They’re not related by blood, but the seven women who work at Loyola Hospital in Maywood have a special bond: They have each donated one of their kidneys to a stranger or acquaintance as part of Loyola’s Living Donor Kidney Transplant program’s “Pay it Forward” program. Loyola calls them the “Seven Sisters.”
Wednesday morning the hospital introduced the seven women as two major organ donation agencies agreed they have never seen such a concentration of “Good Samaritan donations.” Their acts of donating living kidneys to waiting patients on the National Kidney Register have resulted in a chain of 28 people getting new kidneys — ending their reliance on dialysis.
“These ladies remind us that human compassion is quite powerful,” said Dr. Paul Kuo, chair of Loyola’s surgery department.
River Forest’s Dr. Susan Hou, 65, is a director of Loyola’s Renal Transplant Program. She said that she made the decision to donate a kidney in 1972 when one of her fellow medical students suffered a kidney failure. “It took awhile” for the actual donation to take place, she said. Huo, a kidney transplant doctor herself, donated a kidney to Hermelinda Guttierez, one of her own patients.
The Pay it Forward program was started because of a rise of “altruistic kidney donation” said Dr. John Milner, head of the Living Donor Program. Milner said 85,000 patients nationally are waiting for a kidney and when hospitals work “in collaboration instead of competition” kidneys can be sent “outside hospital walls” to other patients, freeing up family members to donate to people with better genetic matches. “Six donations unlock other donations on the deceased-donor list, moving people up the list.” Two-hundred-and-fifty U.S. hospitals now form a loose network of kidney donors, he said.
The six other sisters are: Christina Lamb, 46, of Melrose Park who donated to a 22-year-old Rockford man; Barbara Thomas, 48, of Brookfield, who donated a kidney to a tenant; Jodi Tamen, 47, of West Frankfurt, whose kidney was flown to a patient in California; Dorothy Jambrosek, 46, of Woodridge who donated to a 36-year -old Chicago area resident she had never met; Jane Thomas, 47, of Villa Park, who donated to a 38 year-old man from Bellwood and Cynthia Blakemore, 58, whose donation to a man in New York permitted another transplant for a patient with “an extraordinarily difficult match” said Dr. Milner.
For “sister” Barbara Thomas, 48, who lives in Brookfield, and now works as an administrative secretary at Loyola, the decision came during a chance conversation with her tenant’s wife. “She told me that her husband needed a new kidney,” said Thomas. “My son plays with his son.” Thomas said her faith played a role in her decision, “Absolutely.
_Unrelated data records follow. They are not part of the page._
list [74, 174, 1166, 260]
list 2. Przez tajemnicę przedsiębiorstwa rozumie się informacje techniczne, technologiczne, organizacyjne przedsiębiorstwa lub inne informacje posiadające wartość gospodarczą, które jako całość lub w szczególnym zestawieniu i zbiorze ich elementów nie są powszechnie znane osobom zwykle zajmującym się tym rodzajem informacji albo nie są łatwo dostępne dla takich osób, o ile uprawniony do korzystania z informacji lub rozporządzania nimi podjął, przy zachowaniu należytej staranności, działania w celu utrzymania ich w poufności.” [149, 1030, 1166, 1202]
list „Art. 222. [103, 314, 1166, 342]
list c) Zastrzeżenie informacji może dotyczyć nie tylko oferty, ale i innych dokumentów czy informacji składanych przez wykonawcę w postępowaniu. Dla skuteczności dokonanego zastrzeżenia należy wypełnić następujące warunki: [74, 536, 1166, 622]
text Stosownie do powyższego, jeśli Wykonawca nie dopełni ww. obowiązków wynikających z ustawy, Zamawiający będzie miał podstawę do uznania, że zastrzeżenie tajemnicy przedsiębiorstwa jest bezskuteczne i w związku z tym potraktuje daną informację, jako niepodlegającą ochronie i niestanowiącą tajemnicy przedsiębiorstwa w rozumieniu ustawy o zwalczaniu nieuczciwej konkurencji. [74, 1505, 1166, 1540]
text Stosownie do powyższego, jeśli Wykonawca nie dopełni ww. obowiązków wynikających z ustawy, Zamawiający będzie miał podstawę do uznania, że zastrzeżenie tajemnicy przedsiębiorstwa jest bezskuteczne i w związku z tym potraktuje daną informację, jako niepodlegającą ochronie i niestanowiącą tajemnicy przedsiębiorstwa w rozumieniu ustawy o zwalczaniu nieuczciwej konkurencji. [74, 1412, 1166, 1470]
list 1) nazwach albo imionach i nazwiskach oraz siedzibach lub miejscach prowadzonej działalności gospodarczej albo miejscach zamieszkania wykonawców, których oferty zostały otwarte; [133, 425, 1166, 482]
My faith plays a role in every decision I make.”
James Love, 34, now of Westchester, thought he would wait for years for a transplant. “Dialysis drains your strength and energy. You don’t feel like doing much.” Love’s kidneys failed because of complications from sickle cell anemia. Thomas donated her kidney to Love on October 22, 2009. “I thank God every day for the chance to go out and toss a ball with my son, or sit and talk with my daughter,” he said in a video. “That stuff is priceless and she gave it all back to me.”
A very healthy-looking Jane Thomas surprised the audience by saying that she had just completed her donor surgery eight weeks earlier. “I’m back to normal, exercising on a full regime, with weight lifting, cardio, everything after eight weeks.” Other “sisters” said their families had thought they were “crazy”.
“We are ordinary people,” said Jambrosek, “But because of us, twenty-eight dialysis-dependent people’s lives have been changed. We hope that [our example] is a call to action. We believe there are others like us who can make a difference.” She said she hoped her story would inspire others to consider altruistic donation. “In the words of [River Forest’s] Dr. Susan Hou, “God gave us two kidneys, so we can give one away.”